La Fondation Prada collectionne les œuvres. En parallèle, elle constitue un autre corpus, lui beaucoup plus éphémère et tout à fait original : les expositions. Pour le dire plus clairement, l’institution fondée et dirigée par Miuccia Prada à Milan est animée d’un tropisme pour les répliques d’accrochages historiques.
En 2007, elle reconstituait quasi à l’identique la fameuse « When attitudes become form », montée par Harald Szeemann à la Kunsthalle de Berne en 1969. Sous la houlette de Germano Celant, l’inventeur du terme « Arte povera », la Fondation réveillait cette présentation majeure qui mit en miroir les travaux des artistes minimal-conceptuels américains avec ceux de leurs homologues européens. Pour raconter l’œuvre de Pino Pascali, elle procède de façon similaire, en réactivant les premières expositions de l’artiste italien, fine fleur de l’Arte povera, tragiquement disparu en 1968 dans un accident de moto à l’âge de 32 ans.
Contrairement au palais vénitien de « When attitudes » version 2 – forcément très éloigné de l’architecture de la Kunsthalle bernoise –, les box où sont exposés les œuvres de Pascali cherchent à simuler l’espace des galeries où elles ont été présentées entre 1965, son premier solo show à la Galleria La Tartaruga de Rome, et 1968, son dernier accrochage monographique à la Biennale de Venise.
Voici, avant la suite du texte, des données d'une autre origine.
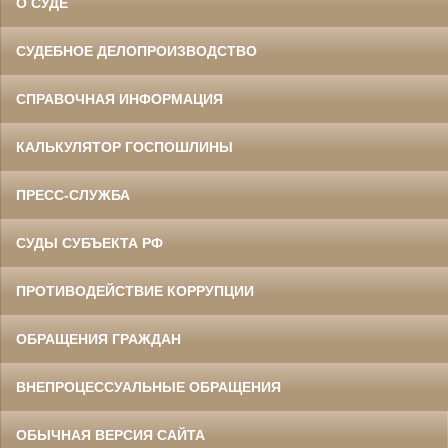
О СУДЕ
СУДЕБНОЕ ДЕЛОПРОИЗВОДСТВО
СПРАВОЧНАЯ ИНФОРМАЦИЯ
КАЛЬКУЛЯТОР ГОСПОШЛИНЫ
ПРЕСС-СЛУЖБА
СУДЫ СУБЪЕКТА РФ
ПРОТИВОДЕЙСТВИЕ КОРРУПЦИИ
ОБРАЩЕНИЯ ГРАЖДАН
ВНЕПРОЦЕССУАЛЬНЫЕ ОБРАЩЕНИЯ
ОБЫЧНАЯ ВЕРСИЯ САЙТА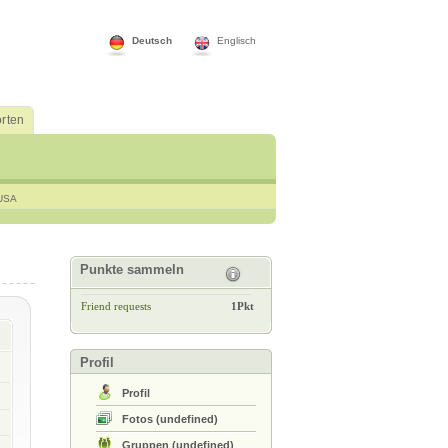
Deutsch
Englisch
rten
USA
Punkte sammeln
Friend requests
1Pkt
Profil
Profil
Fotos
(
undefined
)
Gruppen
(
undefined
)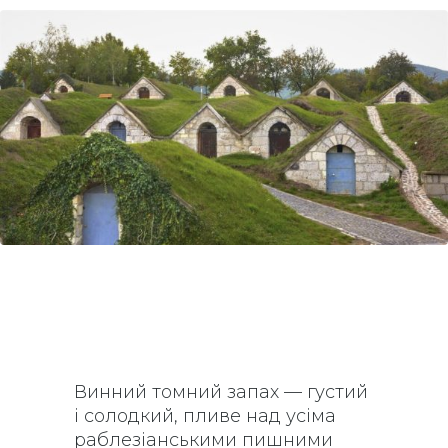
Винний томний запах — густий
і солодкий, пливе над усіма
раблезіанськими пишними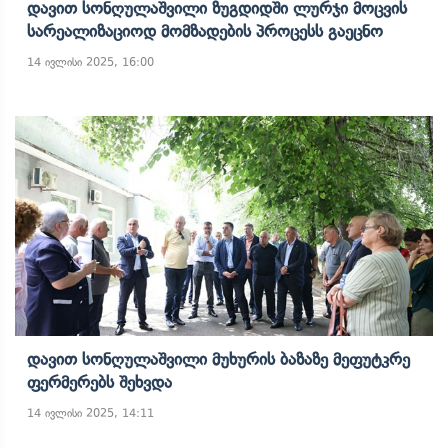
Დავით Სონღულაშვილი Ზუგდიდში Ლურჯი Მოცვის
Სარეალიზაციოდ Მომზადების Პროცესს Გაეცნო
14 ივლისი 2025, 16:00
Დავით Სონღულაშვილი Მუხურის Ბაზაზე Მეფუტკრე
Ფერმერებს Შეხვდა
14 ივლისი 2025, 14:11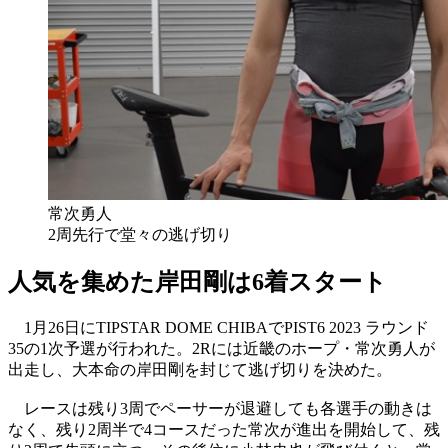
常次勇人
2周先行で堂々の逃げ切り
人気を集めた岸田剛は6着スタート
1月26日にTIPSTAR DOME CHIBAでPIST6 2023 ラウンド
35の1次予選が行われた。2Rには近畿のホープ・常次勇人が
出走し、大本命の岸田剛を封じて逃げ切りを決めた。
レースは残り3周でペーサーが退避しても各選手の動きは
なく、残り2周半で4コースだった常次が進出を開始して、残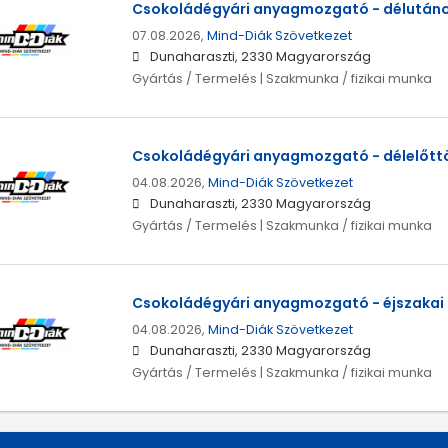
Csokoládégyári anyagmozgató - délután
07.08.2026,
Mind-Diák Szövetkezet
Dunaharaszti, 2330 Magyarország
Gyártás / Termelés | Szakmunka / fizikai munka
Csokoládégyári anyagmozgató - délelőtt
04.08.2026,
Mind-Diák Szövetkezet
Dunaharaszti, 2330 Magyarország
Gyártás / Termelés | Szakmunka / fizikai munka
Csokoládégyári anyagmozgató - éjszakai
04.08.2026,
Mind-Diák Szövetkezet
Dunaharaszti, 2330 Magyarország
Gyártás / Termelés | Szakmunka / fizikai munka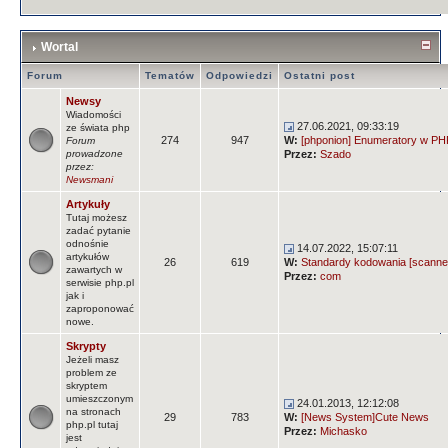
Wortal
Forum
Tematów
Odpowiedzi
Ostatni post
Newsy
Wiadomości
27.06.2021, 09:33:19
ze świata php
274
947
W:
[phponion] Enumeratory w PHP
Forum
prowadzone
Przez:
Szado
przez:
Newsmani
Artykuły
Tutaj możesz
zadać pytanie
odnośnie
14.07.2022, 15:07:11
artykułów
26
619
W:
Standardy kodowania [scanne
zawartych w
Przez:
com
serwisie php.pl
jak i
zaproponować
nowe.
Skrypty
Jeżeli masz
problem ze
skryptem
umieszczonym
24.01.2013, 12:12:08
na stronach
29
783
W:
[News System]Cute News
php.pl tutaj
Przez:
Michasko
jest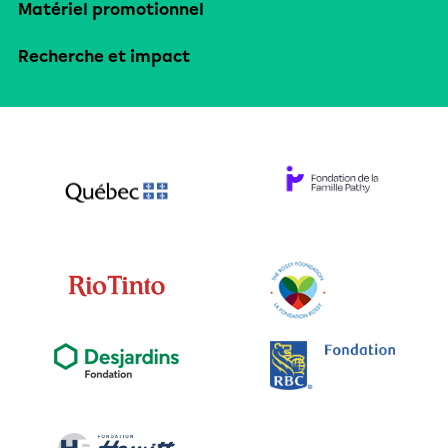
Matériel promotionnel
Recherche et impact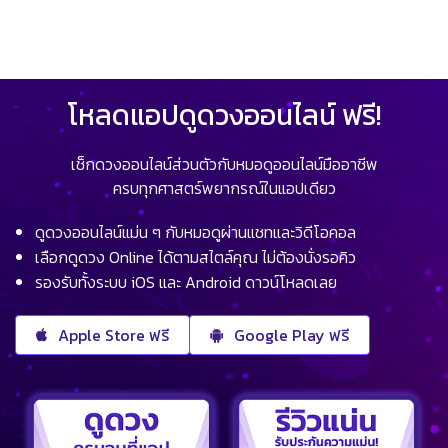
โหลดแอปดูดวงออนไลน์ ฟรี!
เช็กดวงออนไลน์ส่วนตัวกับหมอดูออนไลน์มืออาชีพ
ครบทุกศาสตร์พยากรณ์ในแอปเดียว
ดูดวงออนไลน์แม่น ๆ กับหมอดูผ่านแชทและวิดีโอคอล
เลือกดูดวง Online ได้ตามสไตล์คุณ ไม่ต้องนั่งรอคิว
รองรับทั้งระบบ iOS และ Android ดาวน์โหลดเลย
Apple Store ฟรี
Google Play ฟรี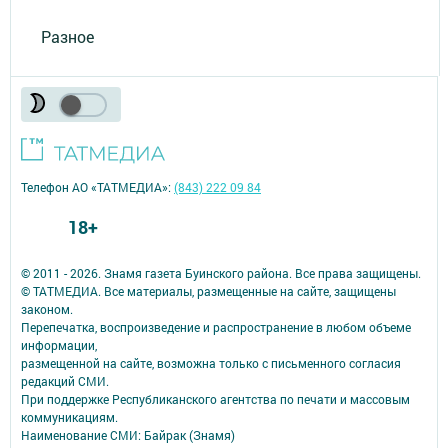
Разное
Телефон АО «ТАТМЕДИА»:
(843) 222 09 84
18+
© 2011 - 2026. Знамя газета Буинского района. Все права защищены.
© ТАТМЕДИА. Все материалы, размещенные на сайте, защищены
законом.
Перепечатка, воспроизведение и распространение в любом объеме
информации,
размещенной на сайте, возможна только с письменного согласия
редакций СМИ.
При поддержке Республиканского агентства по печати и массовым
коммуникациям.
Наименование СМИ: Байрак (Знамя)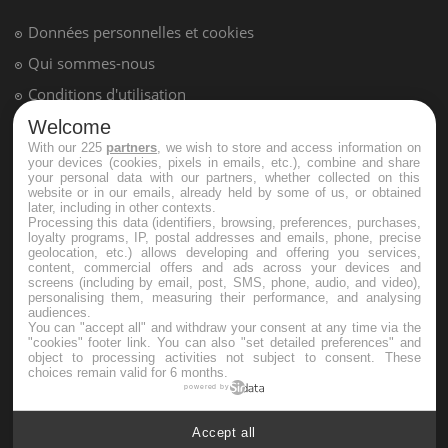
Données personnelles et cookies
Qui sommes-nous
Conditions d'utilisation
Plan du site
Welcome
With our 225
partners
, we wish to store and access information on
Mentions Légales
your devices (cookies, pixels in emails, etc.), combine and share
your personal data with our partners, whether collected on this
Nous contacter
website or in our emails, already held by some of us, or obtained
later, including in other contexts.
Processing this data (identifiers, browsing, preferences, purchases,
loyalty programs, IP, postal addresses and emails, phone, precise
NEWSLETTER
geolocation, etc.) allows developing and offering you services,
content, commercial offers and ads across your devices and
screens (including by email, post, SMS, phone, audio, and video),
Recevez toutes les semaines les meilleures infos santé
personalising them, measuring their performance, and analysing
audiences.
You can "accept all" and withdraw your consent at any time via the
"cookies" footer link
. You can also "set detailed preferences" and
object to processing activities not subject to consent. These
choices remain valid for 6 months.
powered by
S'INSCRIRE
Accept all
Cette immersion n’est bien sûr pas totale, mais elle permet au visiteur de constater l’importance cardinale que l’artiste donnait à la scénographie. Comme en 1966 chez Sperone à Turin, lorsqu’il expose sa série Armi, fausses armes de guerre bricolées, mais plus vraies que nature, qu’il réunit au centre de la pièce dans la configuration d’une batterie défensive. Ou encore ce pont suspendu en paille de fer qui encombrait l’espace de son exposition vénitienne. Sans oublier ces sculptures de cétacés et de dinosaures, jamais représentés en entier, dont les pattes ou les queues traversent les murs et le sol.
Cette invention des formes, alliée à une inspiration naturaliste et à l’utilisation d’une très large variété des matériaux, épate chez un artiste à la carrière météoritique. Pour Mark Godfrey, le commissaire de l’exposition, elle est aussi propice à un accrochage pédagogique. Une autre partie de l’exposition montre ainsi le travail de Pino Pascali classé par matière. Les œuvres en fausse fourrure, en Éternit, en pièces détachées d’automobile ou encore en paille de fer sont présentées dans le contexte d’une époque de boom économique qui voit l’essor des magazines et de la publicité. En cela, Pino Pascali est représentatif de ces artistes venus à l’Arte povera par le biais du pop art – il faut voir ses peintures Lips de 1964 – avant de s’en détacher, jugeant le mouvement à la fois trop américain et sa position trop hégémonique sur un marché de l’art que les « poveristes » combattent.
Divisée en quatre sections, l’exposition milanaise insiste aussi sur le rapport à l’image de l’artiste. Pino Pascali se photographiait beaucoup en compagnie de ses œuvres. « Ce n’étaient ni des documents de performances ni des instructions sur la manière d’interagir avec les œuvres, écrit Mark Godfrey dans le catalogue. Ces images répondaient à deux objectifs. Premièrement, en tant que matériel promotionnel, elles étaient plus accrocheuses que les prises de vues d’installations formelles et sobres d’autres artistes. Deuxièmement, pour inciter le public, qui, en les voyant, aurait une bonne idée d’aborder une exposition inhabituellement imaginative et ludique. »
Les photos de Claudio Abate, Ugo Mulas, et Andrea Taverna montrent ainsi Pino Pascali se mettant en scène, jouant avec la Vedova Blu, énorme araignée en peluche bleu électrique ici exposée devant son image en noir et blanc agrandie en format géant. Ou se promenant au milieu de 32 mq di mare circa, ces bacs en zinc galvanisé rempli d’une eau colorée qui déploie toutes les nuances du bleu de la Méditerranée et qui sont parmi les chefs-d’œuvre absolus de l’artiste.
« Pino Pascali », jusqu’au 23 septembre 2024, Fondazione Prada, Largo Isarco 2, Milan, Italie.